What strikes the viewer with the most force while watching Andrew Horn's documentary is Nomi's mercurial artistic persona, taking inspiration from the art world, traditional opera, Elvis, girl group ditties, the avant-garde downtown club scene, the finest international pastry chefs, and the hedonistic flush of disco while crafting something that refused to be pigeonholed as any one of those things. That innovation, we learn, proved a double-edged sword. Stymied by commercial roadblocks but motivated by the occasional glorious opportunity (performing with David Bowie on Saturday Night Live, transcendent audience response to his performances), his career path fits no traditional archetype, especially in this age of Behind The Music.

This is not an uplifting experience for the viewer, though it would be unfair to expect uplift from any honest assessment of the late 70s/early 80s art/club scene. When AIDS claimed Nomi's life, he was one of the first to languish in its full horror, and hearing his then-friends discuss their response to Nomi's illness is the kind of unguarded melancholy that only good and insightful documentary work can reveal.

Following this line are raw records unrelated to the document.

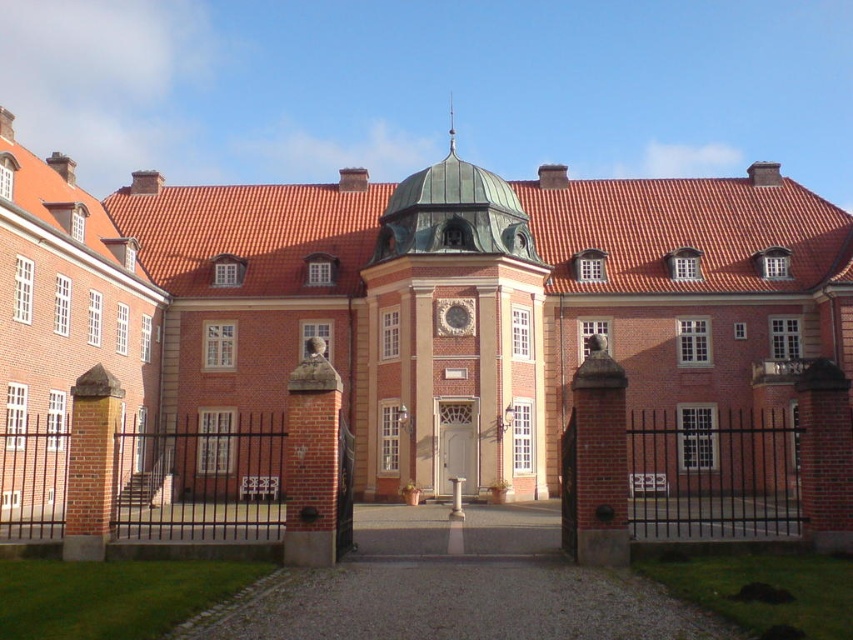
Question: Does red brick building at center have a lesser width compared to white wooden door at center?

Choices:
 (A) yes
 (B) no

Answer: (B)

Question: Can you confirm if red brick building at center is smaller than white wooden door at center?

Choices:
 (A) no
 (B) yes

Answer: (A)

Question: Which point is closer to the camera?

Choices:
 (A) red brick building at center
 (B) white wooden door at center

Answer: (A)

Question: Does red brick building at center have a lesser width compared to white wooden door at center?

Choices:
 (A) yes
 (B) no

Answer: (B)

Question: Which of the following is the farthest from the observer?

Choices:
 (A) red brick building at center
 (B) white wooden door at center

Answer: (B)

Question: Which point is farther to the camera?

Choices:
 (A) red brick building at center
 (B) white wooden door at center

Answer: (B)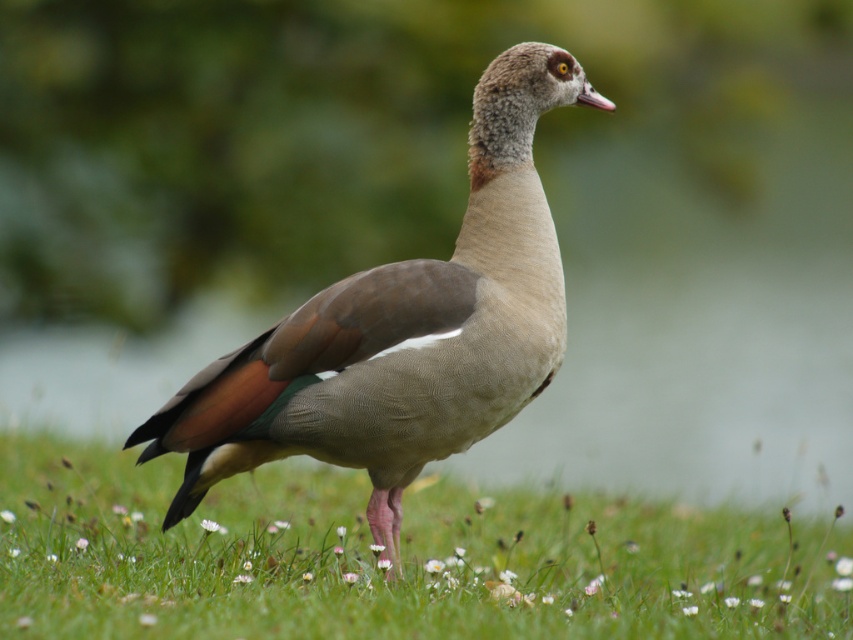
You are a photographer trying to capture the Egyptian Goose in the image. The goose is standing at the point labeled as point (374,560). Since you want to focus on the goose, you decide to blur the background. Which part of the image should you blur?

You should blur the background, which is the green grass at center, as the Egyptian Goose is at the point labeled (374,560).

You are a photographer aiming to capture the Egyptian Goose in the scene. You notice the green grass at center and the brown feathered duck at center. Which object is closer to the camera?

The brown feathered duck at center is closer to the camera because the green grass at center is positioned under it.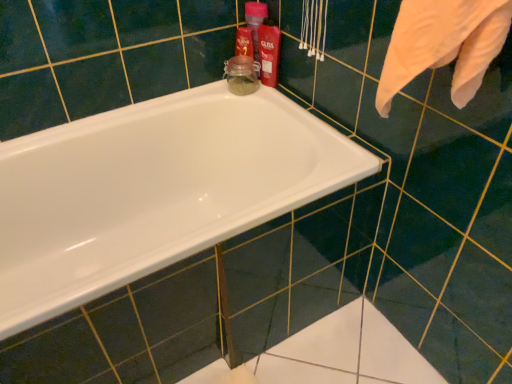
Question: Does white glossy bathtub at center appear on the left side of shiny red plastic bottle at upper right, which ranks as the first cleaning product in front-to-back order?

Choices:
 (A) no
 (B) yes

Answer: (B)

Question: Does white glossy bathtub at center have a greater width compared to shiny red plastic bottle at upper right, the second cleaning product positioned from the back?

Choices:
 (A) no
 (B) yes

Answer: (B)

Question: From a real-world perspective, is white glossy bathtub at center below shiny red plastic bottle at upper right, the second cleaning product positioned from the back?

Choices:
 (A) yes
 (B) no

Answer: (A)

Question: From the image's perspective, is white glossy bathtub at center over shiny red plastic bottle at upper right, the second cleaning product positioned from the back?

Choices:
 (A) no
 (B) yes

Answer: (A)

Question: Can you confirm if white glossy bathtub at center is shorter than shiny red plastic bottle at upper right, which ranks as the first cleaning product in front-to-back order?

Choices:
 (A) yes
 (B) no

Answer: (B)

Question: Is point (259, 6) positioned closer to the camera than point (260, 44)?

Choices:
 (A) farther
 (B) closer

Answer: (B)

Question: Considering their positions, is matte plastic bottle at upper right, the first cleaning product in the back-to-front sequence, located in front of or behind shiny red plastic bottle at upper right, which ranks as the first cleaning product in front-to-back order?

Choices:
 (A) behind
 (B) front

Answer: (A)

Question: From the image's perspective, is matte plastic bottle at upper right, the first cleaning product in the back-to-front sequence, above or below shiny red plastic bottle at upper right, the second cleaning product positioned from the back?

Choices:
 (A) below
 (B) above

Answer: (B)

Question: Based on their sizes in the image, would you say matte plastic bottle at upper right, the 2th cleaning product when ordered from front to back, is bigger or smaller than shiny red plastic bottle at upper right, the second cleaning product positioned from the back?

Choices:
 (A) big
 (B) small

Answer: (A)

Question: Considering the positions of point pos(260,76) and point pos(206,230), is point pos(260,76) closer or farther from the camera than point pos(206,230)?

Choices:
 (A) closer
 (B) farther

Answer: (B)

Question: In the image, is matte plastic bottle at upper right, the 2th cleaning product when ordered from front to back, positioned in front of or behind white glossy bathtub at center?

Choices:
 (A) front
 (B) behind

Answer: (B)

Question: In the image, is matte plastic bottle at upper right, the first cleaning product in the back-to-front sequence, on the left side or the right side of white glossy bathtub at center?

Choices:
 (A) left
 (B) right

Answer: (B)

Question: In terms of width, does matte plastic bottle at upper right, the first cleaning product in the back-to-front sequence, look wider or thinner when compared to white glossy bathtub at center?

Choices:
 (A) thin
 (B) wide

Answer: (A)

Question: Choose the correct answer: Is shiny red plastic bottle at upper right, which ranks as the first cleaning product in front-to-back order, inside matte plastic bottle at upper right, the first cleaning product in the back-to-front sequence, or outside it?

Choices:
 (A) inside
 (B) outside

Answer: (B)

Question: From a real-world perspective, relative to matte plastic bottle at upper right, the first cleaning product in the back-to-front sequence, is shiny red plastic bottle at upper right, the second cleaning product positioned from the back, vertically above or below?

Choices:
 (A) below
 (B) above

Answer: (B)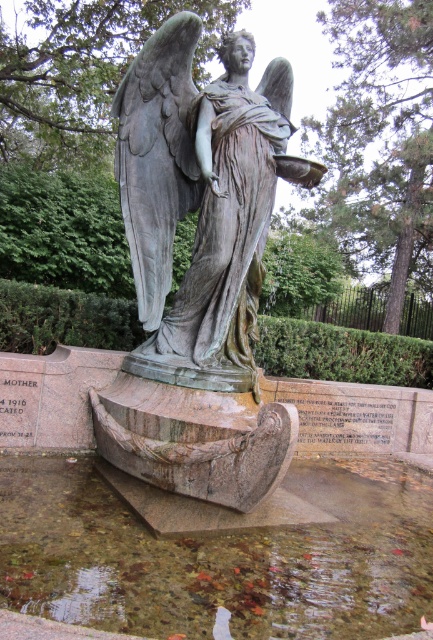
Consider the image. You are a maintenance worker inspecting the statue. You notice the bronze statue at center and the clear glass water at center. Which object is located above the other?

The bronze statue at center is located above the clear glass water at center because the clear glass water at center is positioned under bronze statue at center.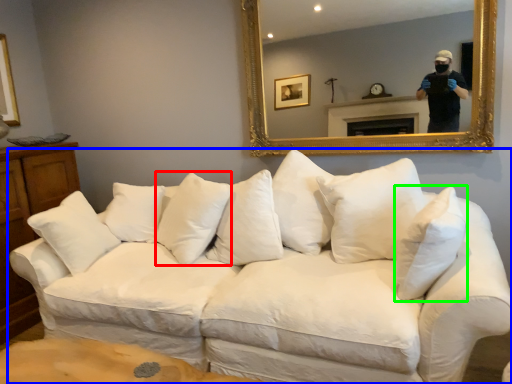
Question: Estimate the real-world distances between objects in this image. Which object is farther from pillow (highlighted by a red box), studio couch (highlighted by a blue box) or pillow (highlighted by a green box)?

Choices:
 (A) studio couch
 (B) pillow

Answer: (B)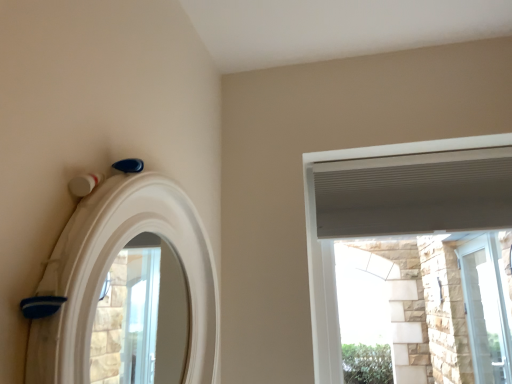
Question: Is white textured window at upper right, marked as the first window in a left-to-right arrangement, taller or shorter than white matte archway at upper left?

Choices:
 (A) tall
 (B) short

Answer: (A)

Question: Is point (423, 173) closer or farther from the camera than point (93, 238)?

Choices:
 (A) farther
 (B) closer

Answer: (A)

Question: Considering the real-world distances, which object is closest to the white matte archway at upper left?

Choices:
 (A) white textured window at upper right, marked as the 1th window in a top-to-bottom arrangement
 (B) clear glass door at right, the 1th window in the back-to-front sequence

Answer: (A)

Question: Which is farther from the white matte archway at upper left?

Choices:
 (A) white textured window at upper right, which appears as the 2th window when viewed from the right
 (B) clear glass door at right, the 1th window in the back-to-front sequence

Answer: (B)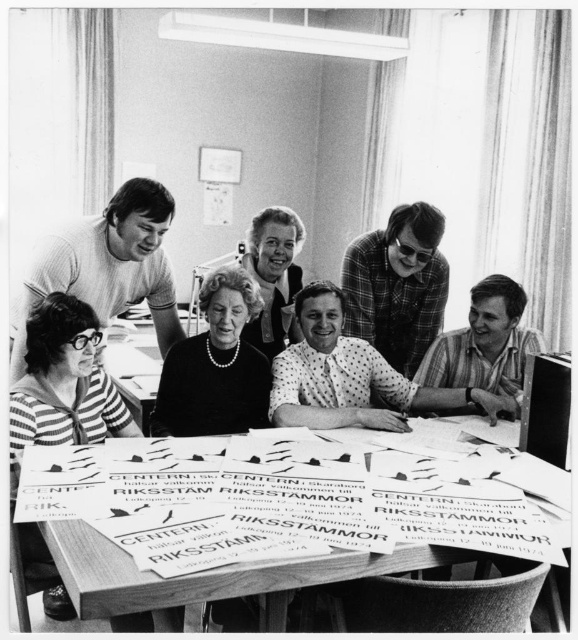
Question: Does polka dot blouse at center appear under matte black dress at center?

Choices:
 (A) yes
 (B) no

Answer: (A)

Question: Can you confirm if striped fabric at lower left is positioned to the right of black pearl necklace at center?

Choices:
 (A) no
 (B) yes

Answer: (A)

Question: Which point is closer to the camera?

Choices:
 (A) click(197, 392)
 (B) click(168, 563)
 (C) click(391, 298)

Answer: (B)

Question: Which point appears closest to the camera in this image?

Choices:
 (A) (431, 396)
 (B) (268, 246)
 (C) (72, 310)

Answer: (C)

Question: Which of the following is the closest to the observer?

Choices:
 (A) (228, 337)
 (B) (253, 259)
 (C) (414, 496)

Answer: (C)

Question: Does wooden table at center appear on the left side of black pearl necklace at center?

Choices:
 (A) no
 (B) yes

Answer: (B)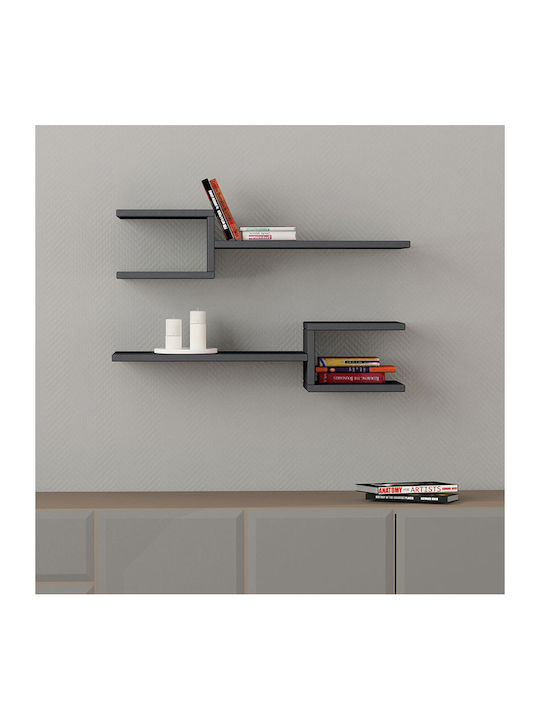
Identify the location of number of books. Image resolution: width=540 pixels, height=720 pixels. (404, 503), (406, 487), (367, 377), (375, 366), (341, 360), (258, 225), (261, 237), (227, 212), (224, 222).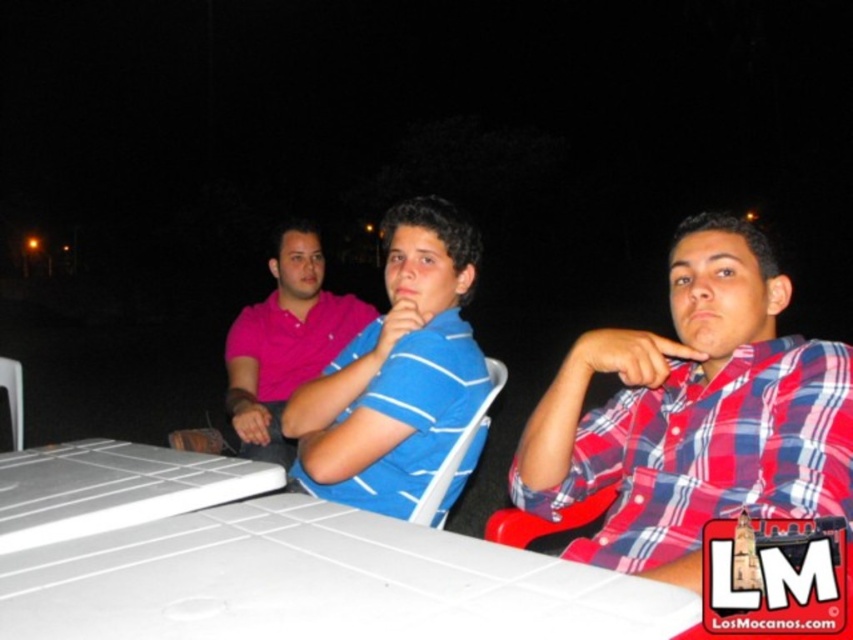
You are trying to place a new item on the table. The white plastic laptop at lower left and the pink cotton polo shirt at center are already there. If you want to place a rectangular box that is 15 cm wide, where should you put it?

The white plastic laptop at lower left might be wider than the pink cotton polo shirt at center, so placing the 15 cm wide box next to the pink cotton polo shirt at center would be more likely to fit since it has more space available.

In the nighttime scene with three people sitting at a white table, which object is positioned to the right of the other between the blue striped shirt at center and the pink cotton polo shirt at center?

The blue striped shirt at center is positioned to the right of the pink cotton polo shirt at center.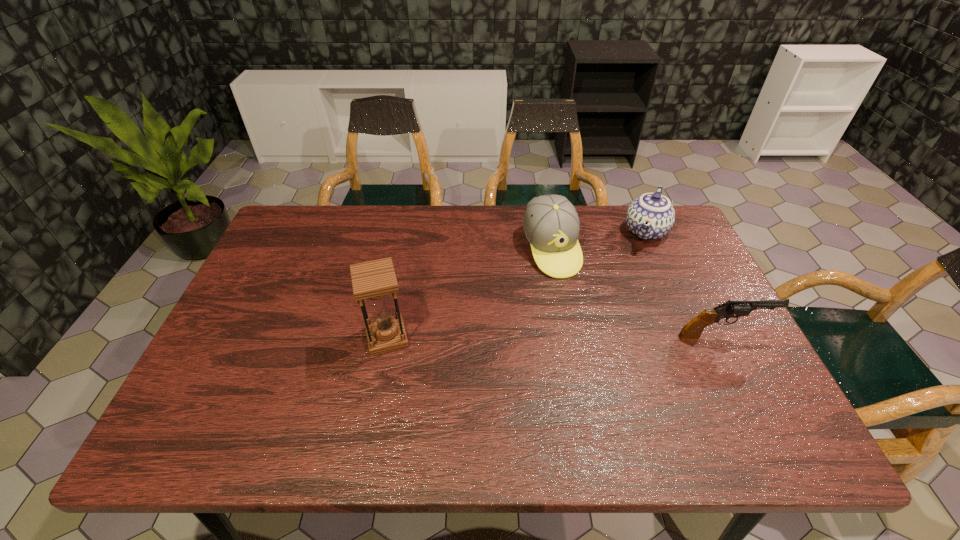
The width and height of the screenshot is (960, 540). I want to click on free spot located 0.180m from the spout of the chinaware, so point(626,287).

Where is `free spot located 0.150m from the spout of the chinaware`? This screenshot has height=540, width=960. free spot located 0.150m from the spout of the chinaware is located at coordinates (629, 281).

The image size is (960, 540). What are the coordinates of `baseball cap present at the far edge` in the screenshot? It's located at (551, 224).

At what (x,y) coordinates should I click in order to perform the action: click on chinaware present at the far edge. Please return your answer as a coordinate pair (x, y). Image resolution: width=960 pixels, height=540 pixels. Looking at the image, I should click on (651, 216).

Locate an element on the screen. Image resolution: width=960 pixels, height=540 pixels. gun located in the right edge section of the desktop is located at coordinates (693, 329).

The image size is (960, 540). I want to click on chinaware that is at the right edge, so click(651, 216).

Where is `object that is at the far right corner`? object that is at the far right corner is located at coordinates (651, 216).

In the image, there is a desktop. What are the coordinates of `free space at the far edge` in the screenshot? It's located at (447, 241).

Locate an element on the screen. free space at the near edge is located at coordinates (293, 388).

In the image, there is a desktop. Identify the location of vacant space at the left edge. This screenshot has width=960, height=540. (305, 288).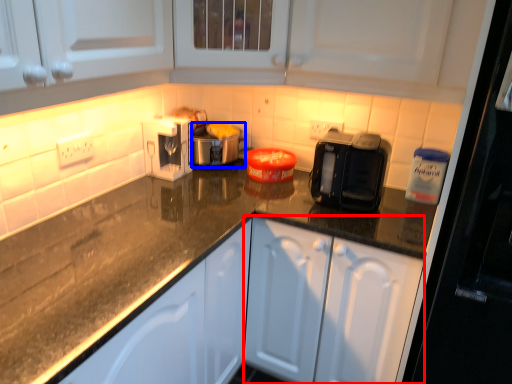
Question: Which point is further to the camera, cabinetry (highlighted by a red box) or appliance (highlighted by a blue box)?

Choices:
 (A) cabinetry
 (B) appliance

Answer: (B)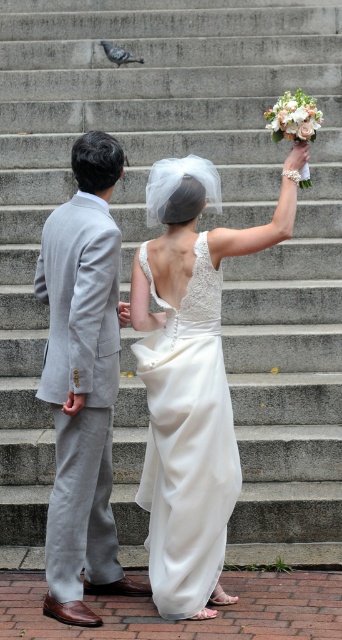
Question: Considering the relative positions of white satin dress at center and light gray suit at left in the image provided, where is white satin dress at center located with respect to light gray suit at left?

Choices:
 (A) right
 (B) left

Answer: (A)

Question: Can you confirm if white satin dress at center is bigger than gray feathered pigeon at upper center?

Choices:
 (A) yes
 (B) no

Answer: (A)

Question: Is white satin dress at center behind light gray suit at left?

Choices:
 (A) no
 (B) yes

Answer: (B)

Question: Which object is farther from the camera taking this photo?

Choices:
 (A) white lace dress at center
 (B) white satin dress at center
 (C) light gray suit at left
 (D) gray feathered pigeon at upper center

Answer: (D)

Question: Which point is closer to the camera?

Choices:
 (A) (108, 54)
 (B) (169, 317)
 (C) (136, 314)

Answer: (B)

Question: Which point is farther to the camera?

Choices:
 (A) white satin dress at center
 (B) gray feathered pigeon at upper center
 (C) light gray suit at left

Answer: (B)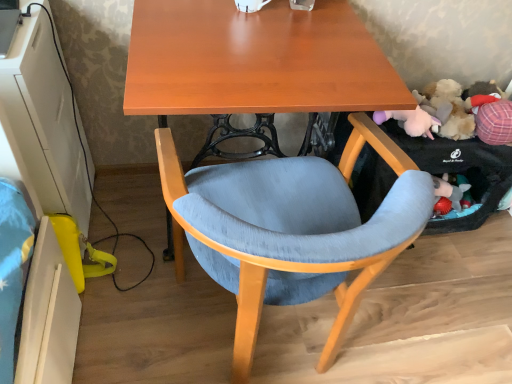
Where is `vacant space in between matte wood desk at center and white glossy computer desk at lower left`? The image size is (512, 384). vacant space in between matte wood desk at center and white glossy computer desk at lower left is located at coordinates (129, 224).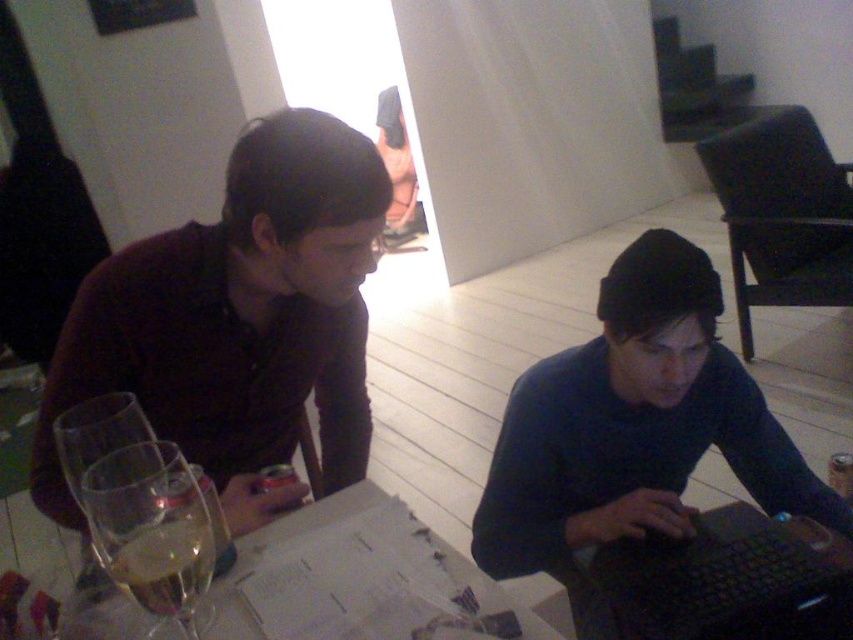
You are a server at a restaurant and need to choose a wine glass for a guest. You have two options on the table. The clear glass wine glass at lower left and the clear glass wine glass at left. Which one should you choose if the guest prefers a larger glass?

The clear glass wine glass at left is wider than the clear glass wine glass at lower left, so you should choose the clear glass wine glass at left for the guest who prefers a larger glass.

You are a photographer taking a picture of the scene. You want to ensure both the matte black shirt at left and the black matte laptop at lower right are clearly visible in the photo. Which object should you focus on first to ensure depth of field captures both?

You should focus on the matte black shirt at left first because it is closer to the viewer than the black matte laptop at lower right. By focusing on the closer object, the depth of field will extend backward, potentially keeping both in focus.

You are a bartender preparing drinks for a customer. You need to choose a wine glass that can hold more liquid. Which one should you select between the clear glass wine glass at lower left and the clear glass wine glass at left?

The clear glass wine glass at left can hold more liquid because it has a greater height compared to the clear glass wine glass at lower left.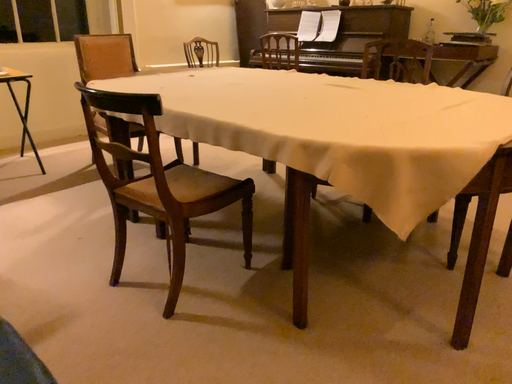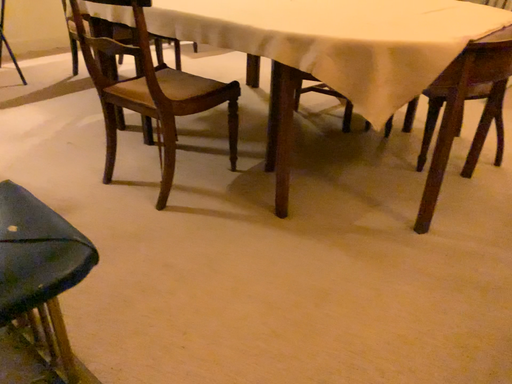
Question: Which way did the camera rotate in the video?

Choices:
 (A) rotated upward
 (B) rotated downward

Answer: (B)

Palm Pictures' DVD of The Nomi Song is typical of their work- good authoring and an assortment of well-thought out extras. Dance fans should dig the collection of audio remixes of Nomi tracks (Nomi contemporary and interviewee Man Parrish's big room rework of "Total Eclipse" is the most enjoyable), and pastry enthusiasts will dig on Nomi's easy-to-follow tart recipe. One of the many bonus featurettes details the doc's masterful miniature work, and it is a testament to the quirky and endearing (and enduring) artistry of Klaus Nomi. Highly recommended.